Two different pathogenic mechanisms, dying-back axonal neuropathy and pancreatic senescence, are present in the YG8R mouse model of Friedreich's ataxia.
Mollá B., Riveiro F., Bolinches-Amorós A., Muñoz-Lasso DC., Palau F., González-Cabo P.
Frataxin (FXN) deficiency causes Friedreich's ataxia (FRDA), a multisystem disorder with neurological and non-neurological symptoms. FRDA pathophysiology combines developmental and degenerative processes of dorsal root ganglia (DRG), sensory nerves, dorsal columns and other central nervous structures. A dying-back mechanism has been proposed to explain the peripheral neuropathy and neuropathology. In addition, affected individuals have non-neuronal symptoms such as diabetes mellitus or glucose intolerance.
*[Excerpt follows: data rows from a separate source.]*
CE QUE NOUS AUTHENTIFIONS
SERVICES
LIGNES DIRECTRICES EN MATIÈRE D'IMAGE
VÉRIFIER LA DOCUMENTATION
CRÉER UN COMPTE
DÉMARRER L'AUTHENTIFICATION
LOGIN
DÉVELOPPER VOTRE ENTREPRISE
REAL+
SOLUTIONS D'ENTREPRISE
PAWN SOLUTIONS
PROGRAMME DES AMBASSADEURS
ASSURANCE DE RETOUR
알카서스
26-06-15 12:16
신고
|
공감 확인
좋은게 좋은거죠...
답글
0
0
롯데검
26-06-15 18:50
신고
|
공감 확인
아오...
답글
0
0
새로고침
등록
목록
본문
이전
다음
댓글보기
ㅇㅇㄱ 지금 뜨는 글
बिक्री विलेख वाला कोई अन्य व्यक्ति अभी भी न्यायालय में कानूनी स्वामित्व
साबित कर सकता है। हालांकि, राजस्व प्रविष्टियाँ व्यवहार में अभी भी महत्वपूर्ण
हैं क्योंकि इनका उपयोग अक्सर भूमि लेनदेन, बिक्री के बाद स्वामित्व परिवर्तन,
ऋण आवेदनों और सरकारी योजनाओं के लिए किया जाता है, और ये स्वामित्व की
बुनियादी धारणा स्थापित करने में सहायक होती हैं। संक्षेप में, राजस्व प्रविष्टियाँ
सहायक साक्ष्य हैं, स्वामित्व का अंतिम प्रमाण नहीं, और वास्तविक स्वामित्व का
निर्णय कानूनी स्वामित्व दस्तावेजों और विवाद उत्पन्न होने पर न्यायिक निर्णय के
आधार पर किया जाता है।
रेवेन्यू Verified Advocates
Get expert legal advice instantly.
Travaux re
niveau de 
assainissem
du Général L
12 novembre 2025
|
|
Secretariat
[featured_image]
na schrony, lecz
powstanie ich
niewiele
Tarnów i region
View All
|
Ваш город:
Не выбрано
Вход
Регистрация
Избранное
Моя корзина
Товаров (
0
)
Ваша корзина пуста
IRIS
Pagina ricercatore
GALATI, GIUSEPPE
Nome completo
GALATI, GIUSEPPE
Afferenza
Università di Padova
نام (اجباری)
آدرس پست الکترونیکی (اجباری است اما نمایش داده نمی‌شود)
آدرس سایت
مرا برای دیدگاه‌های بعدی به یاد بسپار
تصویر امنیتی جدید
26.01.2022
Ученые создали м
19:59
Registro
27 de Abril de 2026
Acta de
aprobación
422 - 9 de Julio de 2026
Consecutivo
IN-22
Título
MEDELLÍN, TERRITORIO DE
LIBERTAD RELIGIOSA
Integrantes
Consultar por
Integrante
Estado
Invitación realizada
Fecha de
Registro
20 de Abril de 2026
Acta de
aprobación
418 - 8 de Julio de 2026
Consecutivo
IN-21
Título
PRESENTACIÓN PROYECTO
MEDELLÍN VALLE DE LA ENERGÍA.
To go further in the understanding of the pathogenic mechanisms of neuropathy and diabetes associated with the disease, we have investigated the humanized mouse YG8R model of FRDA. By biochemical and histopathological studies, we observed abnormal changes involving muscle spindles, dorsal root axons and DRG neurons, but normal findings in the posterior columns and brain, which agree with the existence of a dying-back process similar to that described in individuals with FRDA. In YG8R mice, we observed a large number of degenerated axons surrounded by a sheath exhibiting enlarged adaxonal compartments or by a thin disrupted myelin sheath. Thus, both axonal damage and defects in Schwann cells might underlie the nerve pathology. In the pancreas, we found a high proportion of senescent islets of Langerhans in YG8R mice, which decreases the β-cell number and islet mass to pathological levels, being unable to maintain normoglycemia. As a whole, these results confirm that the lack of FXN induces different pathogenic mechanisms in the nervous system and pancreas in the mouse model of FRDA: dying back of the sensory nerves, and pancreatic senescence.